Es fehle allerdings an einem „freien Arbeitsplatz“ im Sinne des § 9 TzBfG. Diese Vorschrift setze „Beschäftigungskapazitäten“ (BAG 2.9.09, 7 AZR 233/08) voraus. Diese seien nur vorhanden, wenn im Betrieb, in dem der ArbN beschäftigt werde, nach dem Willen des ArbG ein freier Arbeitsplatz zu besetzen sei (BAG 8.5.07, 9 AZR 874/06, Abruf-Nr. 071916; BAG 13.11.12, 9 AZR 259/11). Zum maßgeblichen Zeitpunkt, dem Schluss der mündlichen Verhandlung vor dem LAG, habe es im Betrieb des ArbG keinen freien Arbeitsplatz gegeben. Besetze der ArbG eine freie Stelle endgültig mit einem anderen ArbN, gehe der Anspruch des teilzeitbeschäftigten ArbN gemäß § 275 Abs. 1 BGB unter, da dem ArbG die Erfüllung der aus § 9 TzBfG folgenden Verpflichtung rechtlich unmöglich sei (BAG 1.6.11, 7 ABR 117/09).

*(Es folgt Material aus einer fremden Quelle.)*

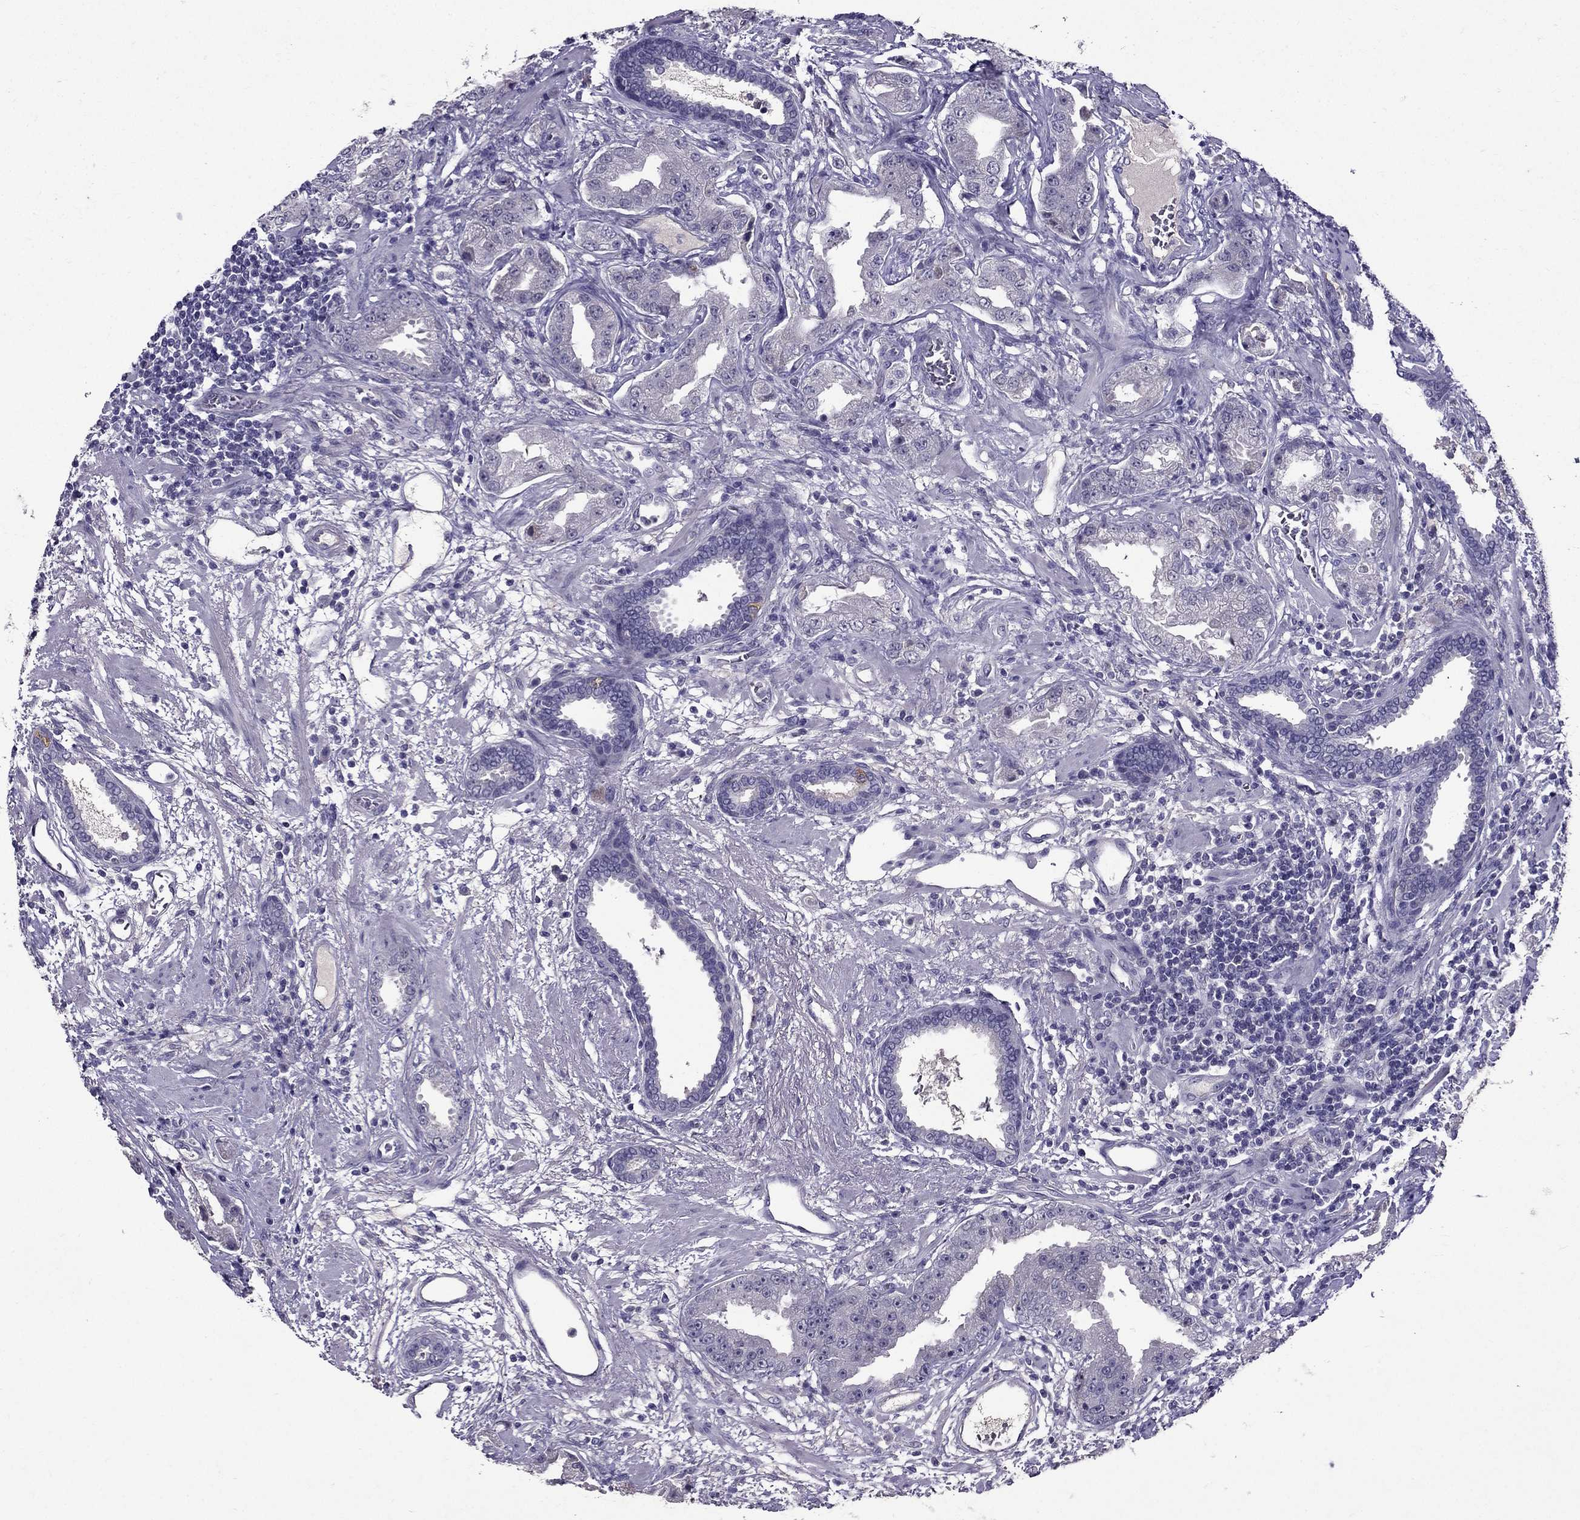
{"staining": {"intensity": "negative", "quantity": "none", "location": "none"}, "tissue": "prostate cancer", "cell_type": "Tumor cells", "image_type": "cancer", "snomed": [{"axis": "morphology", "description": "Adenocarcinoma, Low grade"}, {"axis": "topography", "description": "Prostate"}], "caption": "Prostate cancer (low-grade adenocarcinoma) stained for a protein using immunohistochemistry (IHC) displays no expression tumor cells.", "gene": "DUSP15", "patient": {"sex": "male", "age": 62}}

Der Umstand, dass die ArbN regelmäßig Mehrarbeit in erheblichem Umfang leiste, verhelfe der Revision nicht zum Erfolg. § 9 TzBfG knüpfe den Anspruch des ArbN an das Vorhandensein eines freien Arbeitsplatzes. Er habe keinen Anspruch darauf, dass der ArbG einen neuen Arbeitsplatz schaffe, um das Aufstockungsverlangen des ArbN erfüllen zu können. Insbesondere erlege das Gesetz dem ArbG nicht die Pflicht auf, zur Schaffung eines freien Arbeitsplatzes Überstunden abzubauen.

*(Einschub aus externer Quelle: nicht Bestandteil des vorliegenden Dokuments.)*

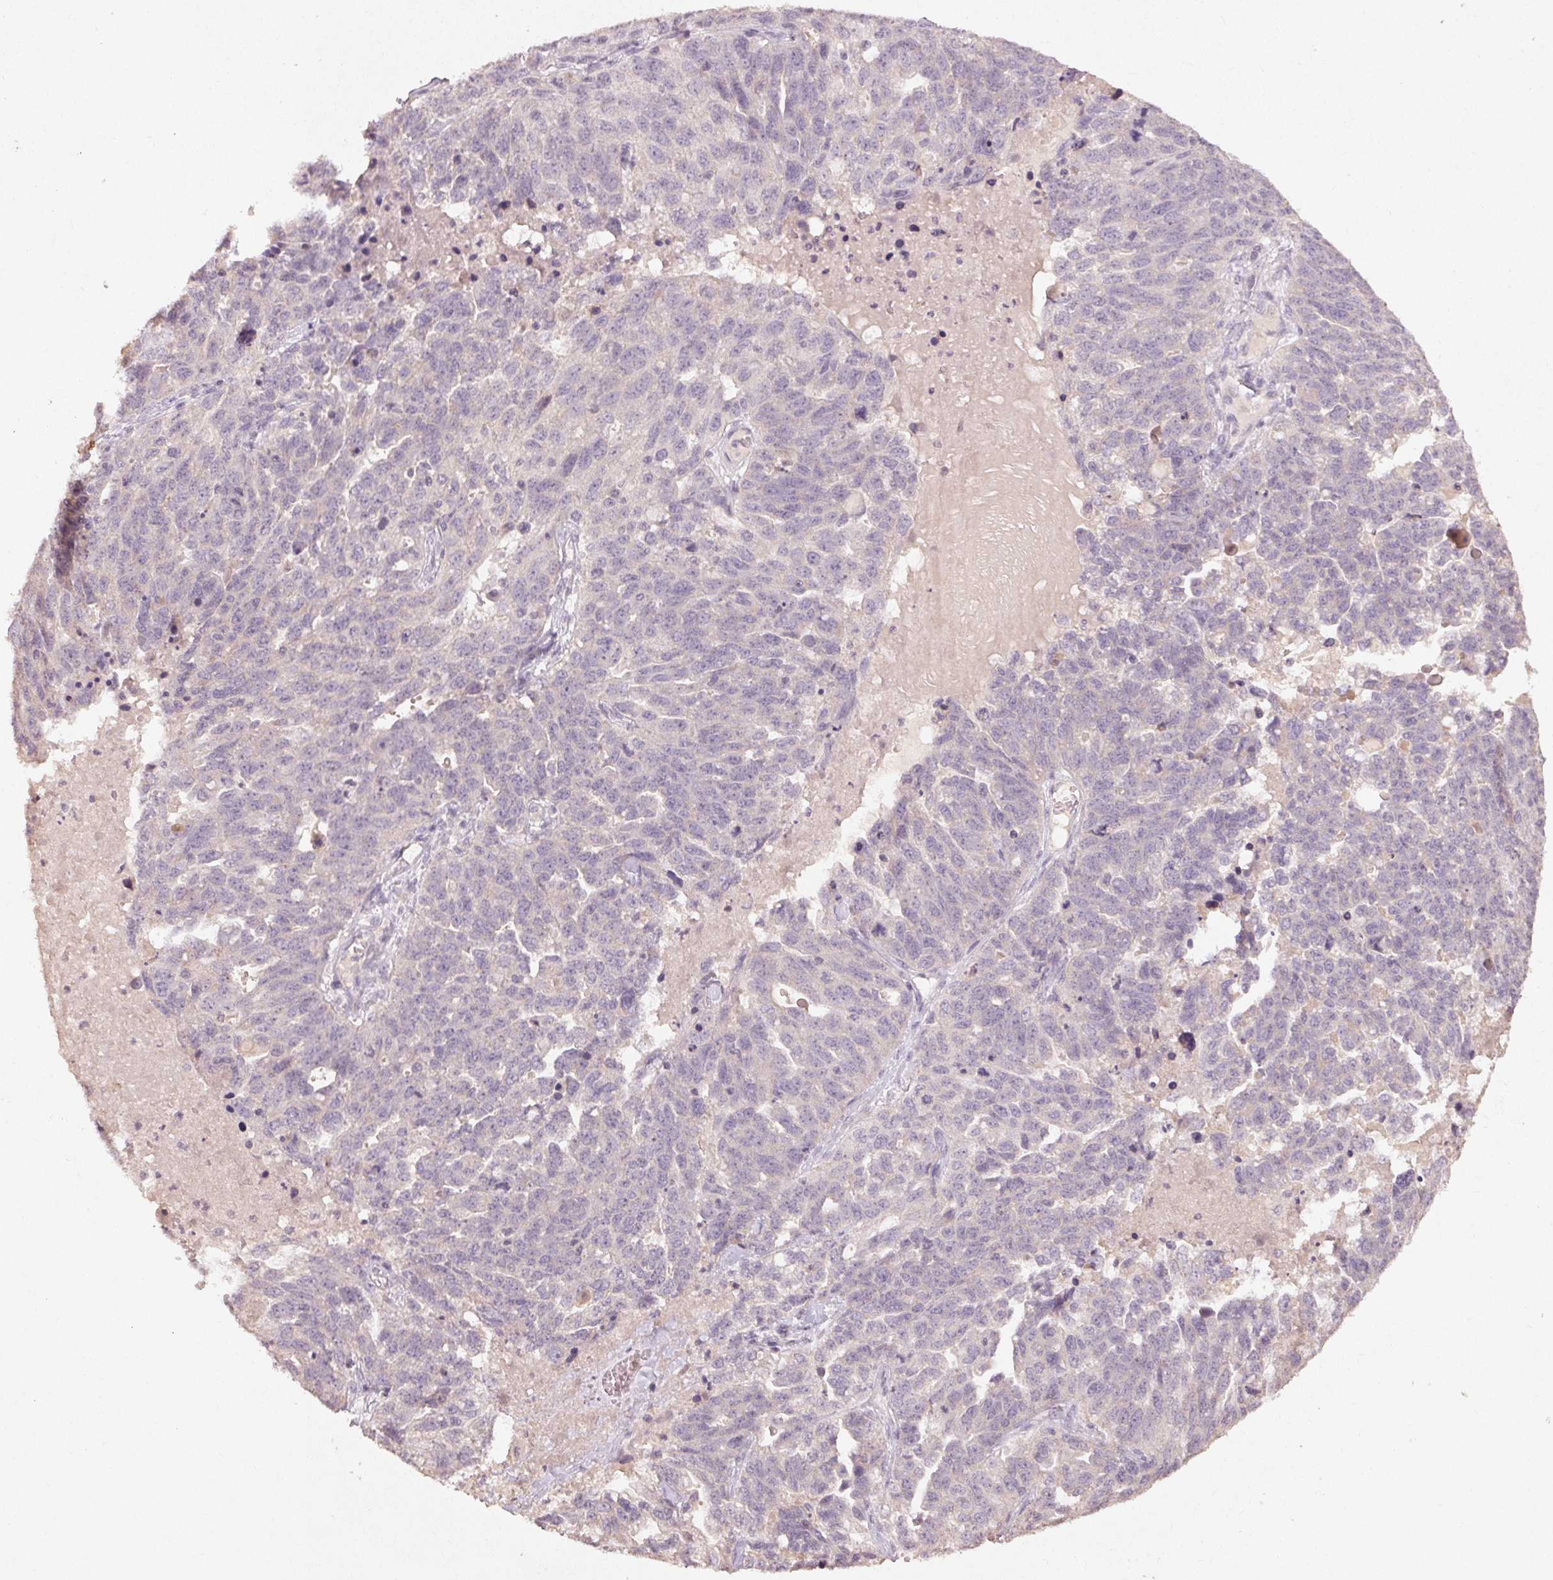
{"staining": {"intensity": "negative", "quantity": "none", "location": "none"}, "tissue": "ovarian cancer", "cell_type": "Tumor cells", "image_type": "cancer", "snomed": [{"axis": "morphology", "description": "Cystadenocarcinoma, serous, NOS"}, {"axis": "topography", "description": "Ovary"}], "caption": "IHC histopathology image of neoplastic tissue: ovarian serous cystadenocarcinoma stained with DAB (3,3'-diaminobenzidine) displays no significant protein staining in tumor cells.", "gene": "KLRC3", "patient": {"sex": "female", "age": 71}}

Der ArbG handele nicht rechtsmissbräuchlich, wenn er sich der ArbN gegenüber darauf berufe, es fehle an einem freien Arbeitsplatz. Der ArbG habe die Rechtsposition der ArbN nicht dem Grundsatz von Treu und Glauben (§ 242 BGB) zuwider vereitelt. Verletze der ArbN die ihm obliegende Pflicht, bei Vorliegen der in § 9 TzBfG genannten Voraussetzungen einen teilzeitbeschäftigten ArbN bevorzugt zu berücksichtigen, hafte er dem ArbN gegenüber nach § 275 Abs. 1 und Abs. 4, § 280 Abs. 1 und Abs. 3, § 281 Abs. 2, § 283 S. 1 BGB auf Schadenersatz. Daher gehe die arbeitsgerichtliche Rechtsprechung zu Recht davon aus, dem ArbG sei es nicht verwehrt, sich auf die bereits erfolgte Besetzung der Stelle auch dann zu berufen, wenn er diese in Kenntnis des Änderungsverlangens des ArbN vorgenommen habe.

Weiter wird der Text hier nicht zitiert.